◆ **DATA RECORDS**
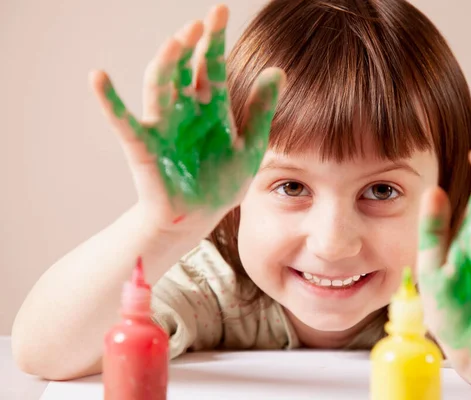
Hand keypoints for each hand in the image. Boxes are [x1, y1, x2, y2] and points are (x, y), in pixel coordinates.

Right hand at [89, 5, 284, 231]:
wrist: (198, 218)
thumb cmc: (221, 183)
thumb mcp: (249, 146)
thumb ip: (262, 110)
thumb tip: (278, 70)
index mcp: (211, 107)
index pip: (212, 66)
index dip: (214, 40)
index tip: (219, 11)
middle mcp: (185, 109)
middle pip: (184, 68)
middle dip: (190, 45)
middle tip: (200, 22)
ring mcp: (163, 125)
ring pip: (159, 86)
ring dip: (164, 64)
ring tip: (175, 43)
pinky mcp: (143, 145)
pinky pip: (122, 120)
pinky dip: (110, 100)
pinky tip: (99, 77)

◆ **WHAT NEEDS TO BE DONE**
In the copy, include every line of the entries above exactly and none of the pictures.

◆ **PROBLEM SOLUTION**
Hand keypoints for each hand in the image. Boxes are [x1, y1, x2, y2] and points are (x, y), in pixel coordinates.

Right hand at [89, 5, 284, 231]:
wrist: (198, 218)
thumb cmc: (221, 183)
thumb mcp: (249, 146)
thumb ip: (262, 110)
thumb tip: (278, 70)
index mcp: (211, 107)
index pip: (212, 66)
index dip: (214, 40)
index tip: (219, 11)
middle mcp: (185, 109)
middle pip: (184, 68)
middle dip: (190, 45)
middle tip: (200, 22)
ring mcp: (163, 125)
ring pip: (159, 86)
ring dip: (164, 64)
ring tip: (175, 43)
pinky mcp: (143, 145)
pinky pip: (122, 120)
pinky dip: (110, 100)
pinky tip: (99, 77)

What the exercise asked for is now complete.